• ACTIVITIES
a. Name every organization or official body mentioned in the note below on the Fiji constitution-making process. Do not include individual people or offices.
b. Continue the note on the Fiji constitution-making process from its final sentence. Keep the same first-person voice.

YASH GHAI RESPONDS TO A REGIME THAT IS CONTROLLED BY ITS ATTORNEY GENERAL
This short note is in response to allegations by senior members of the Fiji Government and the RFMF that the Constitution Commission violated the law when it ordered the printing of 600 copies of the Draft Constitution.
The process for the making of the constitution was negotiated largely between the Attorney-General, Mr. Aiyaz Sayed-Khaiyum and me. I insisted on a legal framework for the process, so the Commission would have a clear guidance on its responsibilities and the protection of its independence, and the public would have an understanding of the process and their participation in it (contrary to the view of the AG that there should be no law on the process).
Originally there was to be one Decree covering the whole process, the first draft of which I wrote. The AG divided the draft into two Decrees, one covering the Commission and the other the Constituent Assembly. I insisted that the Decree on the Commission should be as I had drafted it (with the exception of the provision on immunity of those involved in previous coups, excluding the 2000 one). But significant changes were made as regards the Constituent Assembly which I was opposed to (which were set out in a joint statement by the Commissioners when the Decree was published).

• RECORD EXTRACTS

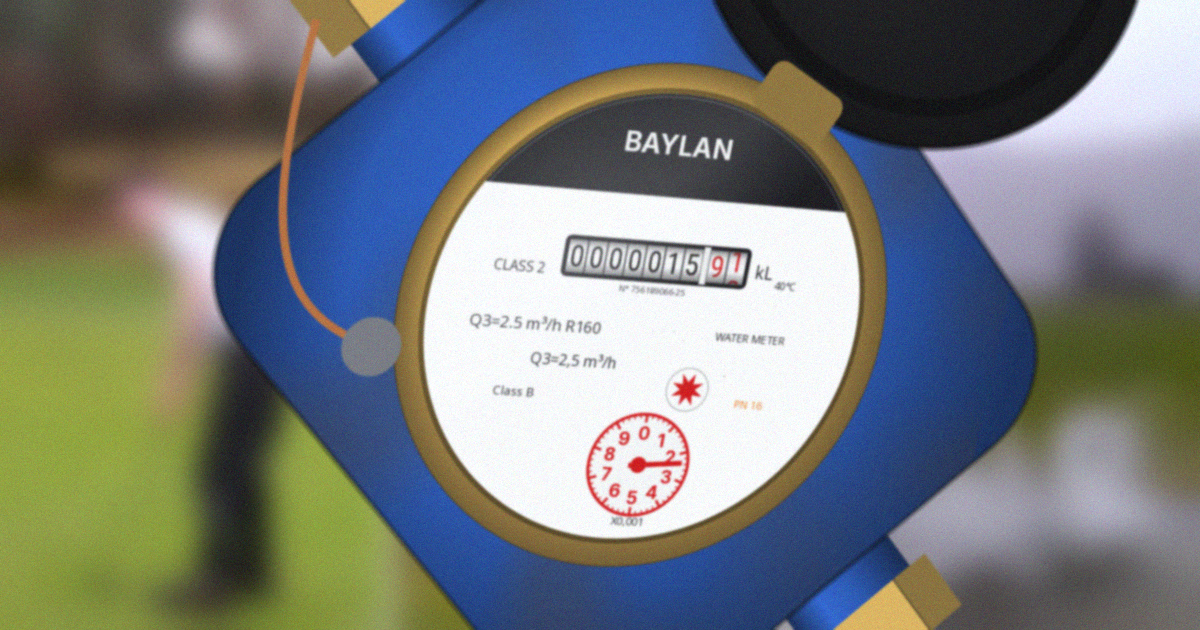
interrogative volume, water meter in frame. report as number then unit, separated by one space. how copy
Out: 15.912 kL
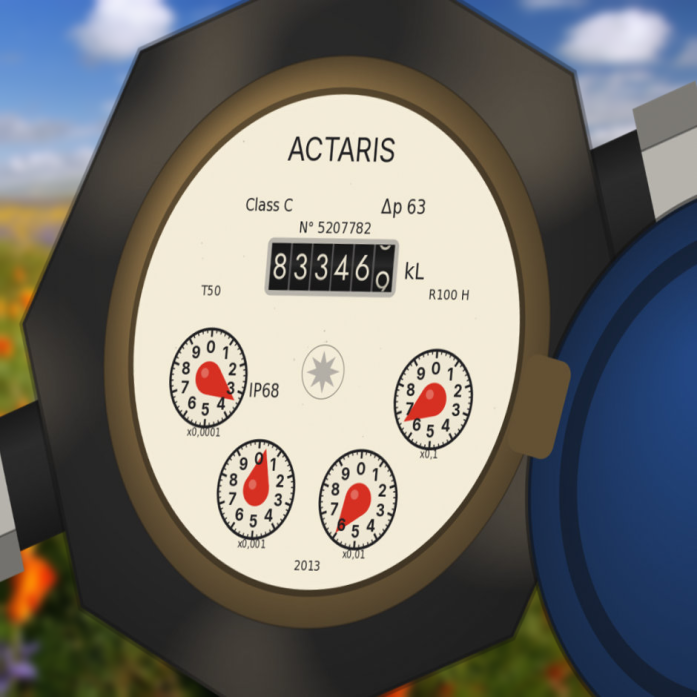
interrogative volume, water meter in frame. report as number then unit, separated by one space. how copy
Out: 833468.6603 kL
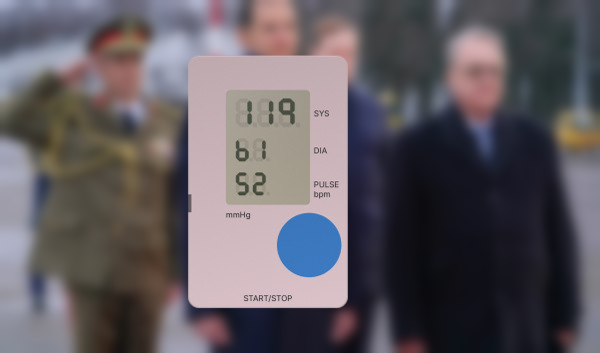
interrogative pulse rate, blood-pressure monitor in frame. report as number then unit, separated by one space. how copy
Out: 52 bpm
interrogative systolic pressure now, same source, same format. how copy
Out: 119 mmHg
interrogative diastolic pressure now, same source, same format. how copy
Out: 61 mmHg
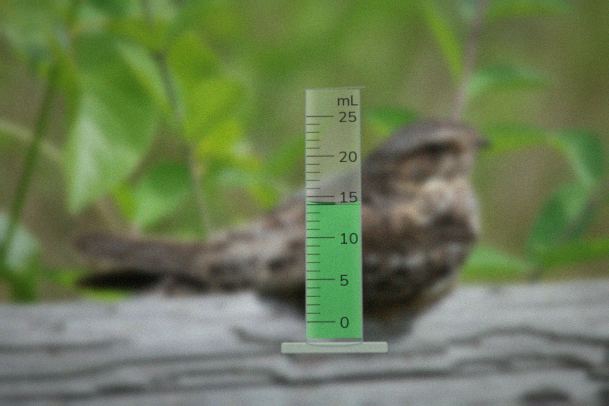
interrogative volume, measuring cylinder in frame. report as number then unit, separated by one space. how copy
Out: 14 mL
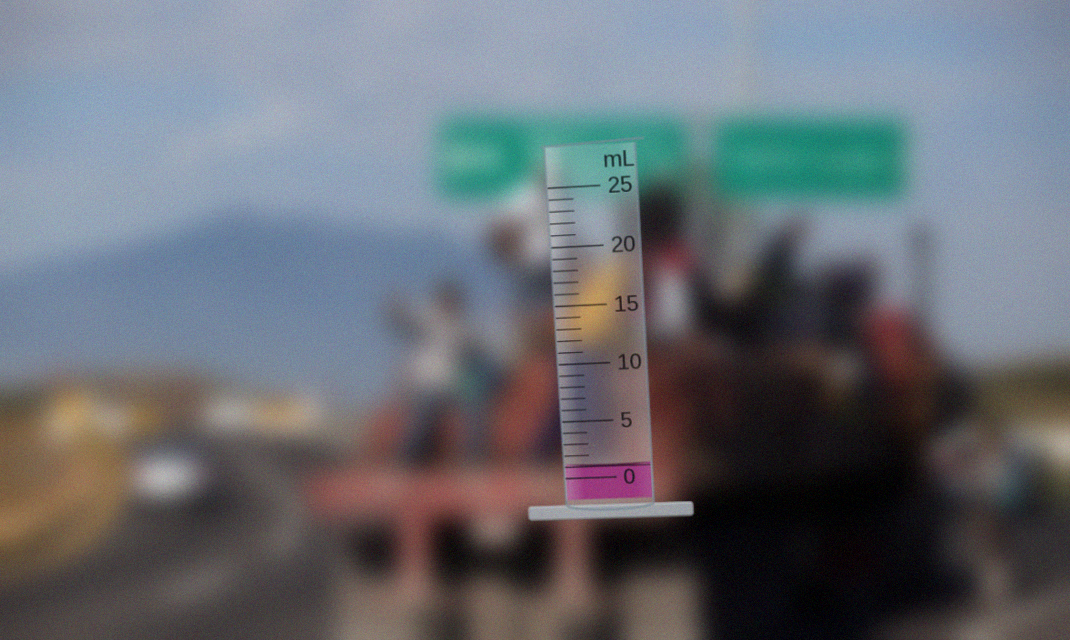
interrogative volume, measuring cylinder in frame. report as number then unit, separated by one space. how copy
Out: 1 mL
==
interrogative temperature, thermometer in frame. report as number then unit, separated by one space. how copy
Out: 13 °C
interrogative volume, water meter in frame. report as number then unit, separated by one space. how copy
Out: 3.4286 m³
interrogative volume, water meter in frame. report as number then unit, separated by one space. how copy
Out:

• RESPONSES PER TASK
a.
- Fiji Government
- RFMF
- Constitution Commission
- Constituent Assembly

b.
It was agreed throughout that the process would be highly participatory (the PM has said that every Fijian must have a voice) and that the Commission would be completely independent. Both Decrees guarantee that the process would be “inclusive, participatory and transparent”. The process was defined to include public consultation on the draft constitution by the Commission, and the submission of public views to the President for transmission to the Constituent Assembly. The Commission was to ensure that all the people were able to participate in the process, and to show “manifest respect for people’s participation” and of their rights. The Commission had to inform the people the progress of the process so that they understand the issues under discussion. The participation of people was also reiterated in an important objective of the process: “true and sustained democracy”.
The Commission also had to publish an Explanatory Report summarising as concisely as possible and in a way that the people understood the recommendations embodied in the draft constitution and the reasons for those recommendations.
It was within this framework that the Commission decided on its engagement with the people including publishing the draft constitution and consulting the people. However on 31 October when the Commission had already made some decisions on the draft constitutions and were planning public consultations, that a Decree was published without any consultation with or advance notice to the Commission that there would be no public consultation.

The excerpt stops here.